> [Tarefas propostas]:
1) Traduza para inglês a seguinte frase do excerto sobre Elizabeth Siddal: "Gabriel crescera em família ligada às artes e onde se falava italiano, estudou nas mais distintas escolas de ofícios artísticos de Londres, escrevia e traduzia Vita Nuova, juntava extroversão e misticismo."
2) Com base no excerto sobre Elizabeth Siddal, explique em uma a três frases por que motivo André Breton falava com júbilo da força do acaso.
3) Enumere todas as pessoas mencionadas pelo nome no excerto sobre Elizabeth Siddal.

> [Excerto fornecido]:
------------------------------------------------

As anteriores citações provêm de Adoecer (2010), de Hélia Correia [1], um livro que resultou de profunda investigação da escritora e onde tudo se move em torno da vida de Elizabeth Siddal (Lizzie, a partir daqui), desde que ela se aproximou dos pré-rafaelitas até à morte, em fevereiro de 1862. É o tempo da sua relação com Gabriel Rossetti, os dois associados numa conjugalidade sem casamento, um par que se apresentava aos outros como ‘aluna’ e ‘mestre’, ele mais velho que ela só um ano. Gabriel crescera em família ligada às artes e onde se falava italiano, estudou nas mais distintas escolas de ofícios artísticos de Londres, escrevia e traduzia Vita Nuova, juntava extroversão e misticismo. Lizzie era pobre, tinha inclinações artísticas, bem como “uma arrogância que dissuadia e que assustava um pouco os circunstantes” (72) e ao mesmo tempo captava alguma adesão. A magreza acentuada e o cabelo comprido ruivo teriam ainda o condão de produzir uma forte impressão em Gabriel Rossetti, como quem ocupa um lugar já aberto pela imaginação do outro. Aquele que era a alma dos pré-rafaelitas, além de acumular extremos – preguiçoso e trabalhador; anti-proprietário e dominador; aproveitador e generoso – sabia-se abalado apenas por uma força: “o destino”. Muito novo, escreve Hélia Correia, Gabriel iniciara um conto que só completou muito mais tarde, onde o narrador contava a paixão por “uma beleza que reincarnava a musa de um pintor italiano. ‘Nós já nos vimos antes, já te amei’, postulava uma bela submissão, uma fatalidade que elevava a mera química do sexo a um desígnio” (46-47). Quem melhor podia acolher o destino e a fatalidade era a sua imaginação, essa faculdade ”quase divina que percebe tudo com antecedência (…), as relações íntimas e secretas das coisas, as correspondências e as analogias”, na definição de Baudelaire, em 1857 [2]. Também André Breton se entregou a este jogo de deslindar correspondências e correlações mágicas, falando com júbilo da força do acaso, que dera à “aventura imaginária”, descrita por ele num poema antigo (Girassol), uma “impressionante consecução” no quotidiano, quando se cruzou com a que parecia “vir como que rodeada de um vapor” e seria sua mulher [3].

------------------------------------------------

> [Linhas de dados]:
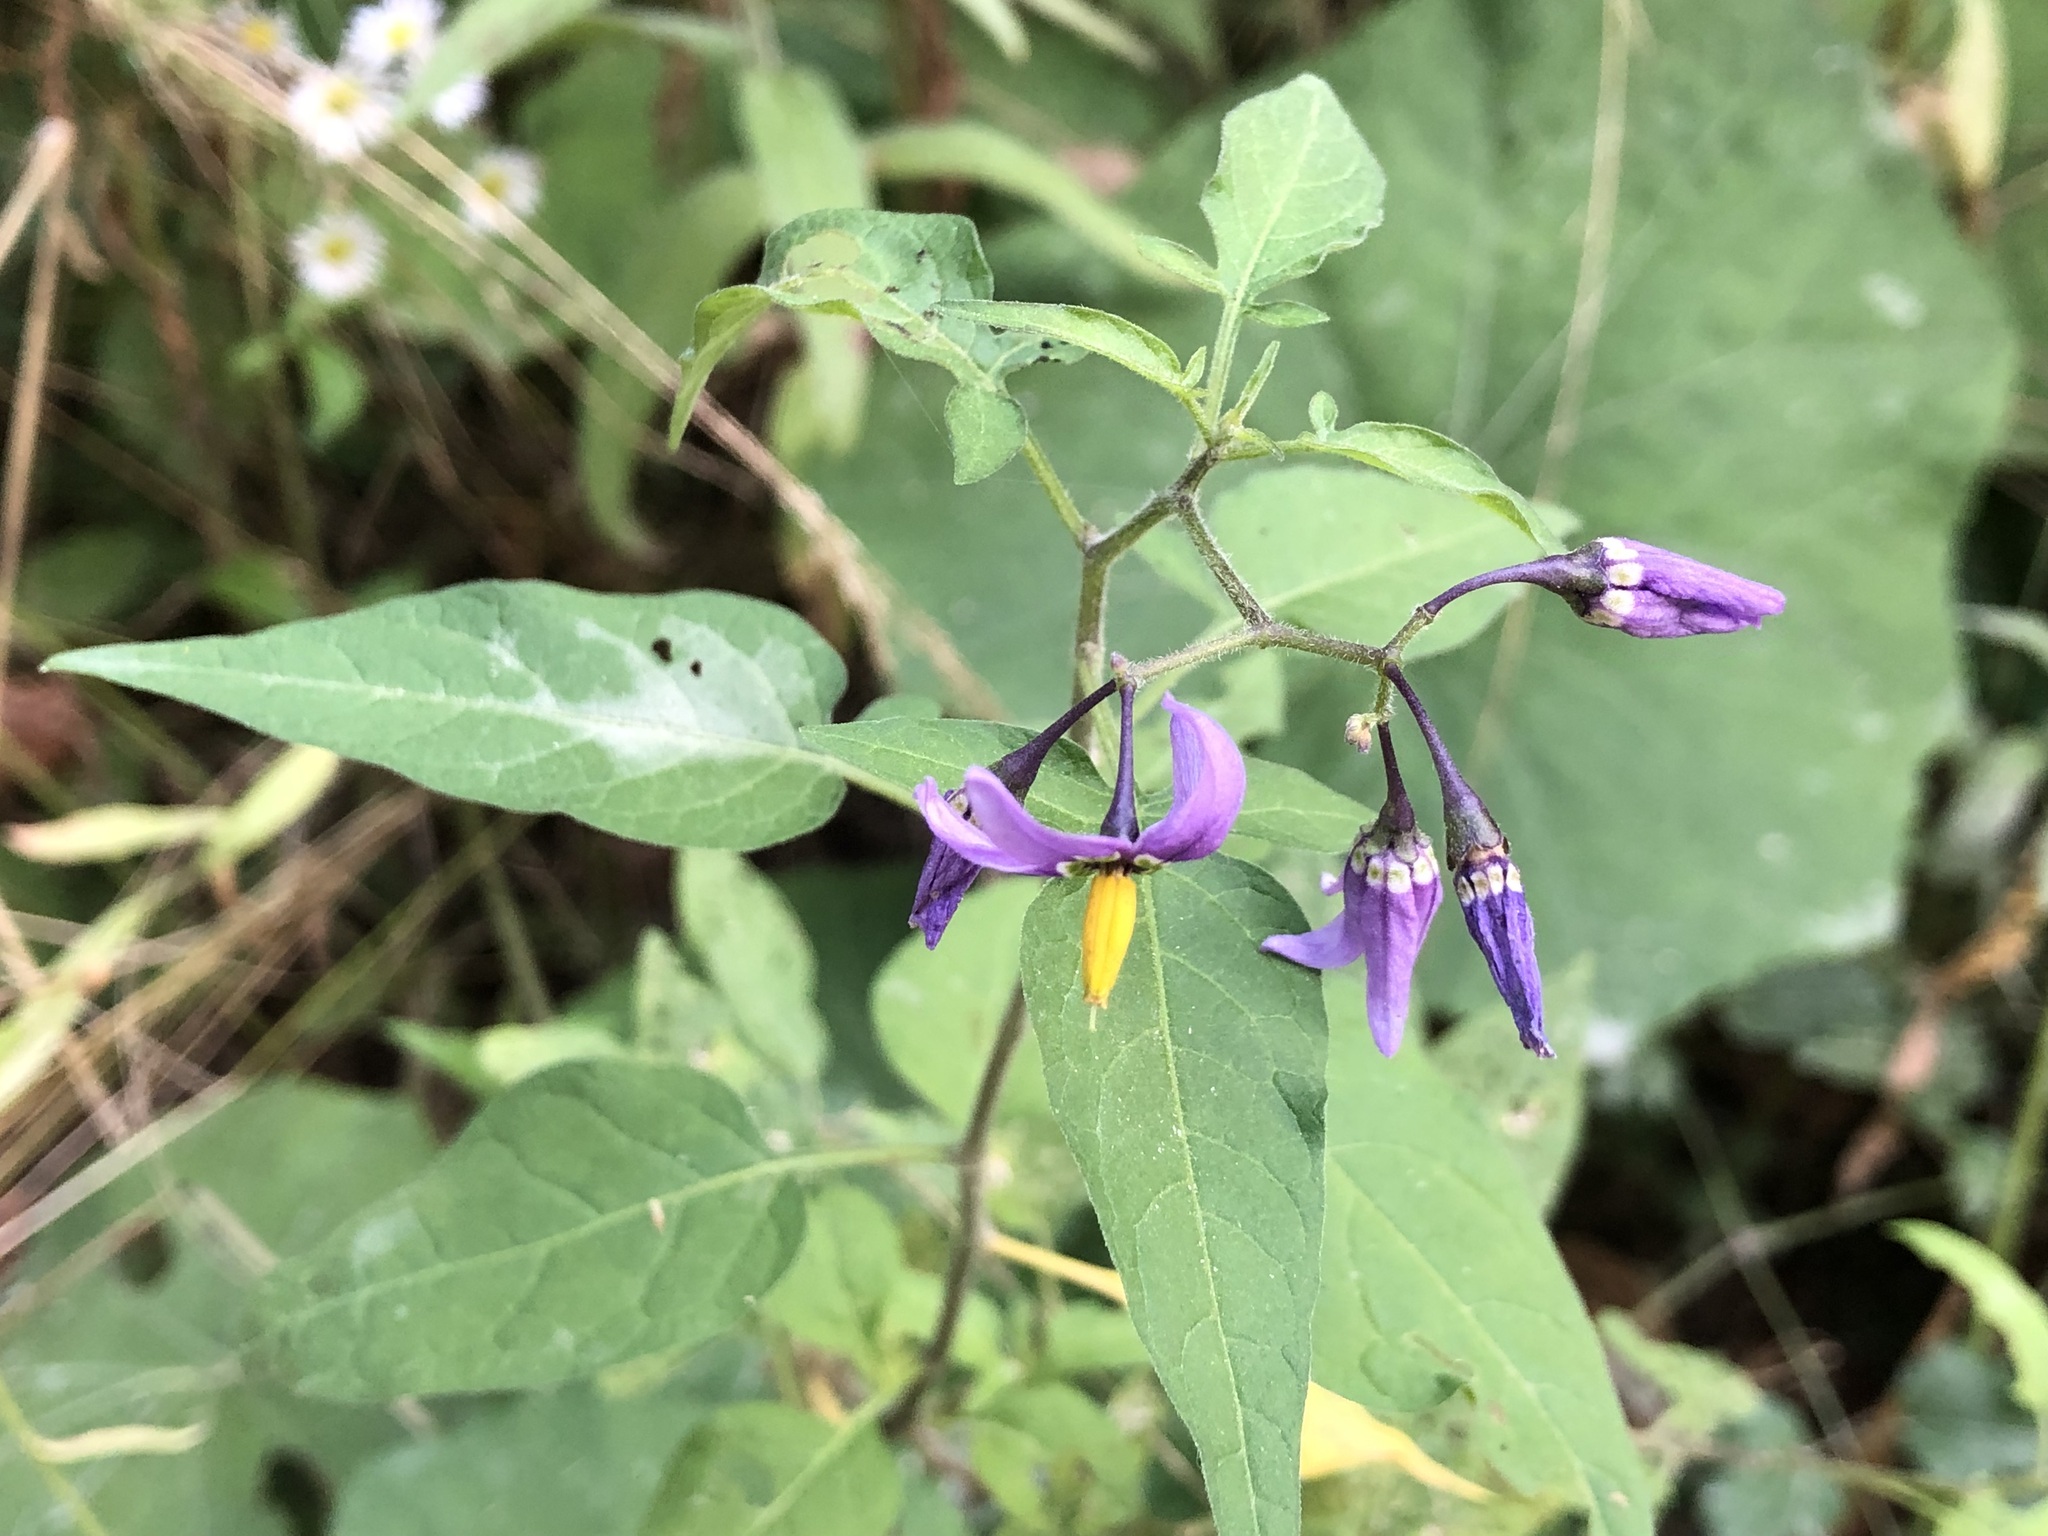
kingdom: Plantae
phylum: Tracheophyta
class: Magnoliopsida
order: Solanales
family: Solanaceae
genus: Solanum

------------------------------------------------

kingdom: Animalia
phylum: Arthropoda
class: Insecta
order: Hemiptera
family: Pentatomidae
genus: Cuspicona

------------------------------------------------

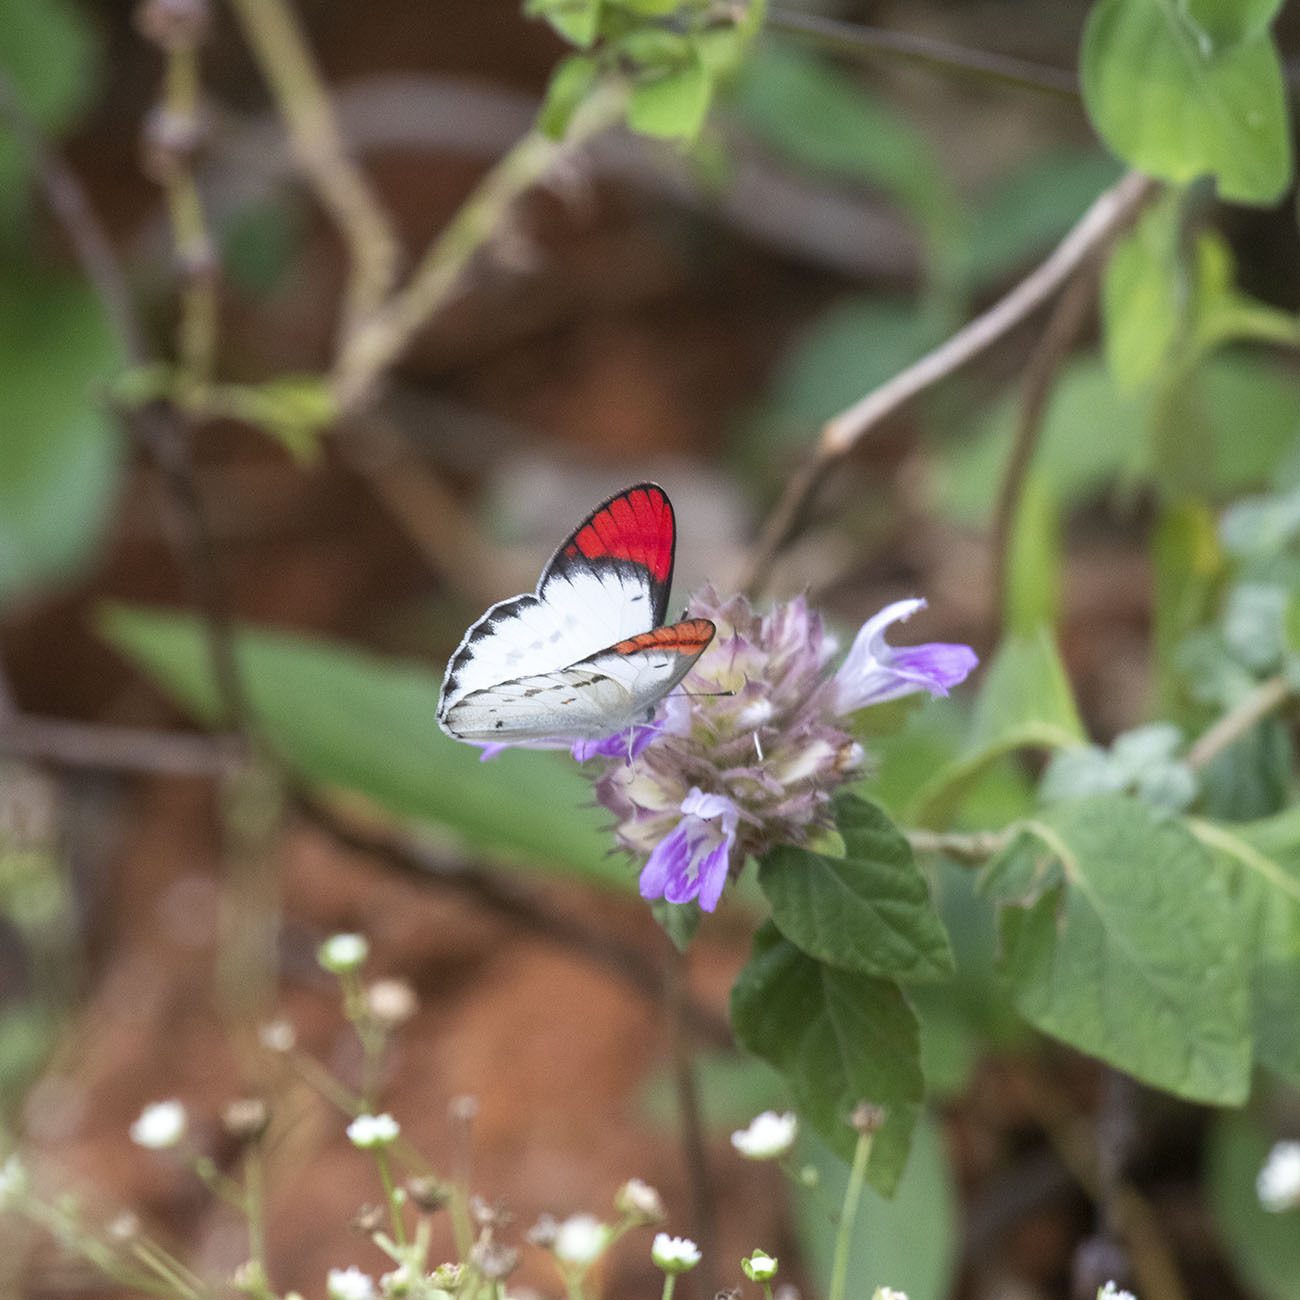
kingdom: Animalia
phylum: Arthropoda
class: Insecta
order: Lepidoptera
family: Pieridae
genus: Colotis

------------------------------------------------

> [Respostas às tarefas]:
1) Gabriel had grown up in a family connected to the arts and where Italian was spoken, studied at the most distinguished schools of artistic crafts in London, wrote and translated Vita Nuova, and combined extroversion and mysticism.

2) Porque o acaso dera à "aventura imaginária" que ele descrevera num poema antigo, Girassol, uma "impressionante consecução" no quotidiano. Isso aconteceu quando se cruzou com a que parecia "vir como que rodeada de um vapor" e que seria sua mulher.

3) Hélia Correia; Elizabeth Siddal (Lizzie); Gabriel Rossetti; Baudelaire; André Breton.